Curieusement, il a fallu attendre 2018 pour découvrir cet ouvrage en création française à Toulon, en une production d’Olivier Bénézech à juste titre couronnée par le Grand Prix de l’Académie Charles Cros : précédée de cet excellent bouche-à-oreille, la reprise affiche logiquement complet pour cette première représentation. On comprend vite pourquoi, tant la mise en scène épouse les situations avec un sens des couleurs et du brio toujours respectueux du livret, bien aidé par les projections vidéo en arrière‑scène de Gilles Papain, évoquant les différents lieux avec un mélange d’élégance et de malice. Avec l’ébouriffant travail sur les costumes, quelques brèves références volontairement anachroniques au début (des émeutes de Stonewall au boys band disco Village People) plantent le décor bohème de l’action, surtout impressionnante dans le travail chorégraphique, d’une ivresse pétillante et toujours juste dans sa parfaite imbrication avec le récit.

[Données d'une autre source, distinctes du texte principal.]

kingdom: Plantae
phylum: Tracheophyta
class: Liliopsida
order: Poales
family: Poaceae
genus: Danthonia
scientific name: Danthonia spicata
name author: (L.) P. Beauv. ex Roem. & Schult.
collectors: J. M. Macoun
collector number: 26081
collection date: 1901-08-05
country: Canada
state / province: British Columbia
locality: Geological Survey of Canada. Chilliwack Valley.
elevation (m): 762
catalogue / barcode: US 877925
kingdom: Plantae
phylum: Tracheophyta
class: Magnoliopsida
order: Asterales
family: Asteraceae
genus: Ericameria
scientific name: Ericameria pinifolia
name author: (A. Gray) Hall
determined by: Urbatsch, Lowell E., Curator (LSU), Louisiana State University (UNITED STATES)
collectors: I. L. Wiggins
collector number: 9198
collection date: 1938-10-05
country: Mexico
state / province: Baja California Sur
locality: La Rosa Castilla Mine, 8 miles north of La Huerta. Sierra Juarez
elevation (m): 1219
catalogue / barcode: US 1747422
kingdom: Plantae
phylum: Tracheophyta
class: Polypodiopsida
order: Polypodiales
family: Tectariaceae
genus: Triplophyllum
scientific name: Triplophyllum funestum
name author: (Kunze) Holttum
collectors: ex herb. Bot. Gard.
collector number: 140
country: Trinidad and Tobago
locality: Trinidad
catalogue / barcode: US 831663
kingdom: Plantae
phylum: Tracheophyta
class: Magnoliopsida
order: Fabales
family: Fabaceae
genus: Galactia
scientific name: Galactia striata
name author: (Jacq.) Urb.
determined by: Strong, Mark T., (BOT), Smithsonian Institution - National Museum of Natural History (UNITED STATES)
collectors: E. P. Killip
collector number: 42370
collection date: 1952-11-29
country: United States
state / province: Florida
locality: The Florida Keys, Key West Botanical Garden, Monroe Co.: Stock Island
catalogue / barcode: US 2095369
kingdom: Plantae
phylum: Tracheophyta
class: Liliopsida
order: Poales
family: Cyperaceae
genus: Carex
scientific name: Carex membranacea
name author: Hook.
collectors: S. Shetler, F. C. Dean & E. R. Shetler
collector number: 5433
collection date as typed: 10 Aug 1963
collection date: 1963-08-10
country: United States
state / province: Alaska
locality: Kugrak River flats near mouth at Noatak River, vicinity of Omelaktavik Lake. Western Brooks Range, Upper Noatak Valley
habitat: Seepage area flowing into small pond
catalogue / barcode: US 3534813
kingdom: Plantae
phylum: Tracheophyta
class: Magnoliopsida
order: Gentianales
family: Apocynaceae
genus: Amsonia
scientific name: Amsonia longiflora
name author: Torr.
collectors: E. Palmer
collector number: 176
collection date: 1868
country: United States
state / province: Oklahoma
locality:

Le plateau vocal réuni donne à entendre deux chanteuses d’exception pour interpréter les sœurs, valant à elles seules le déplacement : déjà entendues ici même dans South Pacific en 2022, Kelly Mathieson (Eileen) et Jasmine Roy (Ruth) ravissent à chacune de leurs interventions par la beauté irradiante de leur timbre et leur sens de l’abattage rythmique, d’une précision millimétrée : de là un sentiment d’évidence et de naturel qui ravit tout du long, avant une ovation publique amplement méritée en fin de soirée. Le reste de la distribution tient la route, mais ne se situe malheureusement pas sur les mêmes cimes, surtout Maxime de Toledo (Bob Baker), qui compense une émission vocale chevrotante par une interprétation théâtrale plus affirmée. A ses côtés, les rôles de caractère manquent malheureusement de la folie attendue, du fait d’un jeu d’acteur trop convenu, notamment celui de Max Carpentier. Un bémol mineur pour une production très réussie, qui démontre une fois encore les affinités d’Olivier Bénézech avec ce répertoire, comme jadis Jean‑Luc Choplin.